Die „New York Times“ vergleicht sie mit der US-Politserie „House of Cards“, der „Spiegel“ nennt sie gar „Homeland DDR“: die Rede ist von „Deutschland 83“, einer achtteiligen Miniserie von RTL, die bereits beim US-Kabelsender Sundance TV gelaufen ist. Ab 26. November ist sie Donnerstags in Doppelfolgen im RTL-Hauptabendprogramm zu sehen.

Nach US-Vorbild

Die wie ihre US-Vorbilder horizontal (episodenübergreifend) erzählte Produktion ist schon jetzt ein kleines deutsches Fernsehwunder: Mehr als 20 Sender und Streamingdienste haben die Spionageserie über das deutsche Schicksalsjahr 1983 im Kalten Krieg bislang gekauft – etwa Channel One (Russland), Sky Italia, Hulu (USA), TV4 (Skandinavien) und auch auf i-Tunes wird sie erhältlich sein.

Schon in den ersten Szenen wird klar, dass der junge Soldat Martin Rauch (genial besetzt mit „Homevideo“-Star Jonas Nay) der Nationalen Volksarmee nicht freiwillig in den Auslandsgeheimdienst der DDR wechselt.
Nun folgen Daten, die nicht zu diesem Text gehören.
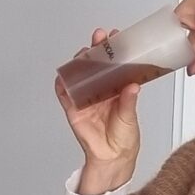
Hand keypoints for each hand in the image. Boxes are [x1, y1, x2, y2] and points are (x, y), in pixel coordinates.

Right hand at [57, 26, 141, 194]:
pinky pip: (64, 95)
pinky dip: (61, 85)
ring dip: (79, 62)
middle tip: (101, 38)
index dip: (115, 50)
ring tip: (84, 53)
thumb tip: (132, 86)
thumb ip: (128, 101)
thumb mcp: (130, 117)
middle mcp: (100, 91)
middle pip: (95, 65)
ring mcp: (86, 99)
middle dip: (96, 49)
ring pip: (79, 75)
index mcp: (117, 89)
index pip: (114, 65)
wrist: (112, 158)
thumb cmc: (124, 138)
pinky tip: (63, 76)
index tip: (117, 37)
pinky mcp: (74, 110)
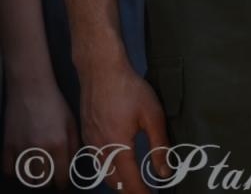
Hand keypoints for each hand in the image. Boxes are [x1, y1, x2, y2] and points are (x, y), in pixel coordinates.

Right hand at [4, 77, 78, 189]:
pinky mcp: (7, 145)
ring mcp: (21, 148)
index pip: (60, 176)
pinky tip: (22, 167)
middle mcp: (39, 149)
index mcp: (58, 143)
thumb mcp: (71, 122)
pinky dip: (15, 172)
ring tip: (39, 173)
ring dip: (33, 179)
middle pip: (42, 181)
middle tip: (51, 177)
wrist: (31, 89)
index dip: (62, 182)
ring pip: (26, 178)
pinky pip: (9, 170)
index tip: (63, 183)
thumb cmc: (54, 104)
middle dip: (48, 182)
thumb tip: (73, 162)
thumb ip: (74, 144)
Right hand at [76, 61, 169, 193]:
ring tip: (134, 182)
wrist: (101, 71)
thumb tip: (164, 172)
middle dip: (128, 191)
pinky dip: (108, 169)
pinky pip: (95, 161)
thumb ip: (159, 146)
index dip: (141, 193)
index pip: (129, 182)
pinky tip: (117, 163)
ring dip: (118, 182)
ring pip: (103, 173)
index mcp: (117, 147)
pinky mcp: (86, 134)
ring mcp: (90, 142)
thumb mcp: (153, 116)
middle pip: (113, 183)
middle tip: (144, 191)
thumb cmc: (129, 89)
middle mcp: (100, 149)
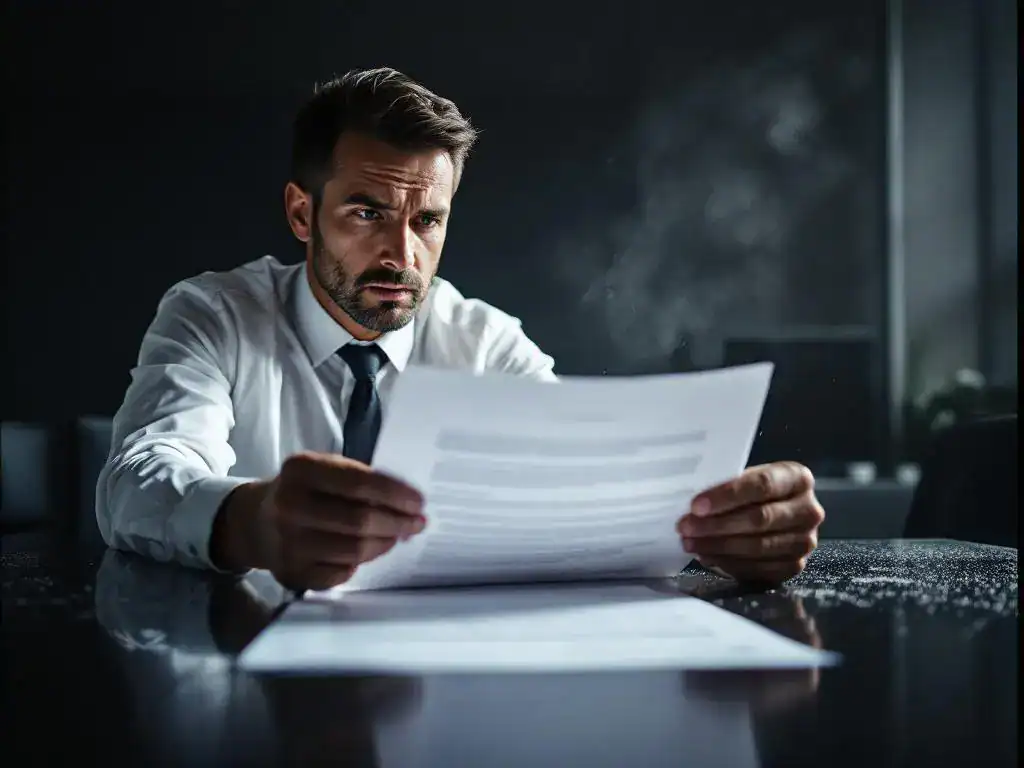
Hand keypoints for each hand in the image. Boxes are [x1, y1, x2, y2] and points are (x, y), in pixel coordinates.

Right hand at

Ein Erwachen in Puma-Leiberl

Seine linientreue Tante (gespielt von Maria Schrader), ist Kulturattaché der DDR in Bonn. Eines Tages taucht sie mit zwei Agenten bei ihm zu Hause auf. Und ehe er es sich versieht, bricht ihm einer die Hand, dann wird es schwarz vor seinen Augen. Als der junge Mann aufwacht, trägt er ein rotes Puma-Leiberl, heißt Oberleutnant Moritz Stamm, wird in die BRD gebracht und dort bei General Edel eingeschleust. Der plant das Manöver „Able Archer 83“, mit dem die Nato ihre nukleare Reaktionsfähigkeit im Falle eines Angriffs durch den Warschauer Pakt testet – und dabei wird der junge Spion in der Serie zur zentralen Figur in diesem Konflikt.

Situationskomik: Die DDR verzweifelt fast an einer Floppy-Diskette
Situationskomik: Die DDR verzweifelt fast an einer Floppy-Diskette © RTL

Die reale Geschichte über den Herbst 1983 ist in der Serie auf Fernsehbildschirmen zu sehen, ein bisschen Vorwissen zahlt sich aus. „Deutschland 83“ ist nicht nur historisches TV, sondern auch Coming-of-Age-Geschichte, Liebesdrama – und der postideologische Blick auf die DDR der Achtzigerjahre führt die Ideologie der DDR in all ihrer Tragikomik vor. Dazu tragen auch Stars wie Sylvester Groth, Ulrich Noethen oder Ludwig Trepte bei. Und der Retro-Charme (Walkman, Telefonzellen, Nena, etc.) sitzt.

Eigene Geschichte


Es ist, als würde das deutsche Fernsehen gerade seine eigene Nachkriegsgeschichte serienweise entdecken: Die ARD experimentierte mit der Grenzposse „Sedwitz“, ihr „Weissensee“ ist längst ein Dauerbrenner, und das ZDF zog mit „Blochin“ nach. RTL setzt auf fiktive historische Themen, die es mit Dokus begleitet. „Wir glauben tatsächlich, dass viele Geschichten aus der jüngeren Vergangenheit noch nicht im Fernsehen erzählt wurden. Ein Vorteil ist, dass der Zuschauer sie sofort einordnen kann“, sagt RTL-Chef Frank Hoffmann zur Kleinen Zeitung. Und weil die Geschichte mit diesen acht Folgen noch nicht zu Ende erzählt ist, wird im Hintergrund schon an Staffel zwei und drei gearbeitet.